(Requirement): Comb the records below for the string "Squamous" and copy each line where it turns up.

[Dataset items]
►

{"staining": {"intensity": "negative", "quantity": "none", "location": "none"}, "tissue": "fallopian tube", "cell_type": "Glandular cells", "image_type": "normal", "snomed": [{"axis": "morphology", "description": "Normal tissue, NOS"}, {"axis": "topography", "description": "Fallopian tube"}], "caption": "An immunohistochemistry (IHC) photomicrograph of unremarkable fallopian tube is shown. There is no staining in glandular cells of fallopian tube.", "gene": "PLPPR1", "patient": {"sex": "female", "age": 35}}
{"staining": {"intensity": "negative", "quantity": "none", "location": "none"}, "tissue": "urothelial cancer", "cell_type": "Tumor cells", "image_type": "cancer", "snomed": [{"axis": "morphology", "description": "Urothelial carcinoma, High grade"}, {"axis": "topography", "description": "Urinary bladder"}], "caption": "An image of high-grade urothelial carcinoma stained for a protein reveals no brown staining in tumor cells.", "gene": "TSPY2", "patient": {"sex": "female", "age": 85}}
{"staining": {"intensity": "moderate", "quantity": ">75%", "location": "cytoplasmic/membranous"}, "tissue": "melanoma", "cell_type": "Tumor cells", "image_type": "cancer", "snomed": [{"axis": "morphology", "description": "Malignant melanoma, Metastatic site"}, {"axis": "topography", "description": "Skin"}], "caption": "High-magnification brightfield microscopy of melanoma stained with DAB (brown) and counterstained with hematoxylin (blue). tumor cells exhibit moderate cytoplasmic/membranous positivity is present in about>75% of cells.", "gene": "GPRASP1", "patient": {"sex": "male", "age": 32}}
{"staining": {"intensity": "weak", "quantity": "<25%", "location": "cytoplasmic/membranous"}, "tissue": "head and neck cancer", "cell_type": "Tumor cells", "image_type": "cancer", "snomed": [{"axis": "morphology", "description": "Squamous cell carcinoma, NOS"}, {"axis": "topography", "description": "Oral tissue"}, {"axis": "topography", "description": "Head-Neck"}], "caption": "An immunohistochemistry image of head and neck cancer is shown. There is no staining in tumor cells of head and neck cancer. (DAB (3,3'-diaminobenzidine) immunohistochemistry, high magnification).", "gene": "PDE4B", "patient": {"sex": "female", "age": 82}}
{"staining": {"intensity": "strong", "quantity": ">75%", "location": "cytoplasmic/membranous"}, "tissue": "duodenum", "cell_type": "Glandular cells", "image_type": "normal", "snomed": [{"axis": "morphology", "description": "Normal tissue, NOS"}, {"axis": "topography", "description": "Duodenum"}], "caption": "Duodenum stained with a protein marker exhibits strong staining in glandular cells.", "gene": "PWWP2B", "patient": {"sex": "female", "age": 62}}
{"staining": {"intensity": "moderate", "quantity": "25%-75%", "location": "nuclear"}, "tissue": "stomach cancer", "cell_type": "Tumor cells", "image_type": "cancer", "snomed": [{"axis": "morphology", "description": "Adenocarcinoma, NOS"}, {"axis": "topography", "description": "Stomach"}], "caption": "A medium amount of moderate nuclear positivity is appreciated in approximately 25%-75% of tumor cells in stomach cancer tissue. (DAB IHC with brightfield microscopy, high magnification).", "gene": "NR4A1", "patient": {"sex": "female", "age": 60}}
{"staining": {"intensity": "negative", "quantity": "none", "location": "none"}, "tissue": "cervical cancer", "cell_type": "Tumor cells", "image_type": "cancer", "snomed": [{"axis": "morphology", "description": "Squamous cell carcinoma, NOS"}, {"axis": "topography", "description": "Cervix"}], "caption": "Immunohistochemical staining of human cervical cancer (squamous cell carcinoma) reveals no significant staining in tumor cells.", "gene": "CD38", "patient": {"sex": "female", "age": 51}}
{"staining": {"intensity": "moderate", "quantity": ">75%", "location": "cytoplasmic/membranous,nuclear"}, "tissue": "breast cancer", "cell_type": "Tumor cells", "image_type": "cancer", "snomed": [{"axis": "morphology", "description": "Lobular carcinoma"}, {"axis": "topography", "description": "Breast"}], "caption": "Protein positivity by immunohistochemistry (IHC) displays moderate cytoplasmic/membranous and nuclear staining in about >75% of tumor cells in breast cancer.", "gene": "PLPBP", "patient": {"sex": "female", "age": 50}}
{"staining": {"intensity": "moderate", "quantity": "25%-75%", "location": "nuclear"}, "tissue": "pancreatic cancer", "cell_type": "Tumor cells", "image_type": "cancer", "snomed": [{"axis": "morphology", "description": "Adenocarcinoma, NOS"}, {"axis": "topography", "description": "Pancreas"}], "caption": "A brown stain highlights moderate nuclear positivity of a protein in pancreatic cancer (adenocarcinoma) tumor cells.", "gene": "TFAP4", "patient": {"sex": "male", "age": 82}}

◄

(Written response):
{"staining": {"intensity": "weak", "quantity": "<25%", "location": "cytoplasmic/membranous"}, "tissue": "head and neck cancer", "cell_type": "Tumor cells", "image_type": "cancer", "snomed": [{"axis": "morphology", "description": "Squamous cell carcinoma, NOS"}, {"axis": "topography", "description": "Oral tissue"}, {"axis": "topography", "description": "Head-Neck"}], "caption": "An immunohistochemistry image of head and neck cancer is shown. There is no staining in tumor cells of head and neck cancer. (DAB (3,3'-diaminobenzidine) immunohistochemistry, high magnification).", "gene": "PDE4B", "patient": {"sex": "female", "age": 82}}
{"staining": {"intensity": "negative", "quantity": "none", "location": "none"}, "tissue": "cervical cancer", "cell_type": "Tumor cells", "image_type": "cancer", "snomed": [{"axis": "morphology", "description": "Squamous cell carcinoma, NOS"}, {"axis": "topography", "description": "Cervix"}], "caption": "Immunohistochemical staining of human cervical cancer (squamous cell carcinoma) reveals no significant staining in tumor cells.", "gene": "CD38", "patient": {"sex": "female", "age": 51}}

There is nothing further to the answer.